Before them though came three other Reading bands. If the A&R crew had bothered to witness the entire evening they might have seen that Morning Runner weren't the best band on that night. It's another case of hype above reality.

Rebus kicked the night off with a huge metal-toed boot playing a range of Hives-style powerful garage punk.

Tight and immediately melodic guitar riffs rip through a roaringly upbeat set. Tracks such as the bittersweet Acute Pain start off slow but crescendo into rocking drums and primal singing.

Their new song about "working in London" has a rock version of drum n' bass with throbbing bass guitar, high one-tone guitar riff and chaotic drums while the singer loudly rasps: "work, sleep, work, sleep, get drunk at the weekend".

Clone A has bassist Chris singing with his clear powerful voice, showing that this is one helluva multi-talented band.

Oh, and it was Alex's birthday too so it's to his credit that he wasn't paralytic before they went on. His level of drunkenness soon soared however when he was given a huge bottle of champers by Jim Bowes on stage.

Indie rockers My Luminaries I have lauded in past gig reviews but disappointingly they were lacklustre tonight.

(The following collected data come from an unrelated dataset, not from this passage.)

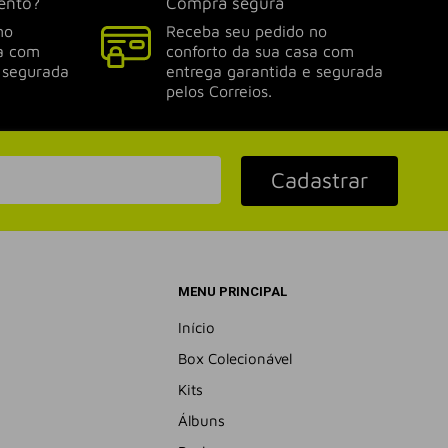
ento?
Compra segura
no
Receba seu pedido no
sa com
conforto da sua casa com
 segurada
entrega garantida e segurada
pelos Correios.
Cadastrar
MENU PRINCIPAL
Início
Box Colecionável
Kits
Álbuns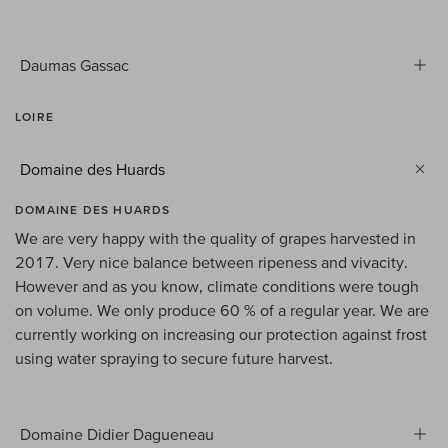
Daumas Gassac
LOIRE
Domaine des Huards
DOMAINE DES HUARDS
We are very happy with the quality of grapes harvested in
2017. Very nice balance between ripeness and vivacity.
However and as you know, climate conditions were tough
on volume. We only produce 60 % of a regular year. We are
currently working on increasing our protection against frost
using water spraying to secure future harvest.
Domaine Didier Dagueneau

Their last gig before taking a month off to record, songs usually played with animated vigour were performed with a mellow apathy, making their set nothing remarkable and certainly nothing special to a first-time viewer.

Songs such as the usually vitriolic Transmitter and attitude-dripping Gigolo lacked fervour and sounded percolated through a muggy fuzz.

The radio-friendly Man Without His Phone raised their performance up a few notches and is a hit in the making - but otherwise the passion just wasn't there.

If you like pre-1995 Verve and the dramatic instrumentals of Mogwai then you'll love Polar Remote with their moody come-down music.

You'll either be mesmerised by the gothic shimmering guitars, droning Hammond organ/Moog synth and intense singing, or be uninspired and head for the bar.

This band, who have also enjoyed media hype, certainly have it in them to become spectacular with dark voluminous opuses such as Speechless and Don't Hang Up.

But it's an acquired taste and evidently not one most of the crowd had. And it's true that the singer sounds like James Walsh of Starsailor.

Then the moment had come for indie popsters Morning Runner, and the hype had driven a large audience towards the front of the stage.

But while the Faith & Hope-signed band delivered a tight set of rolling rock, feel-good melodies and punchy rhythms, there was no sense of them towering above the others with their amazing talent. Rather, I thought Rebus were far better.

The most distinctive element to Morning Runner's sound was singer Matt's raspy high voice.

Slower and quieter songs such as Burning Benches, about breaking up with girlfriends, were beatific but almost drowned out by the loud audience chatter.

Don't Fall Down delivered rich lolling melodies behind bolshy two-beat drums but again their sound I don't think was worthy of the A&R scrum.

Good luck to the band, which I do think are talented, but the indie charts are full of bands that all just sound the same. Isn't it about time we were more discerning?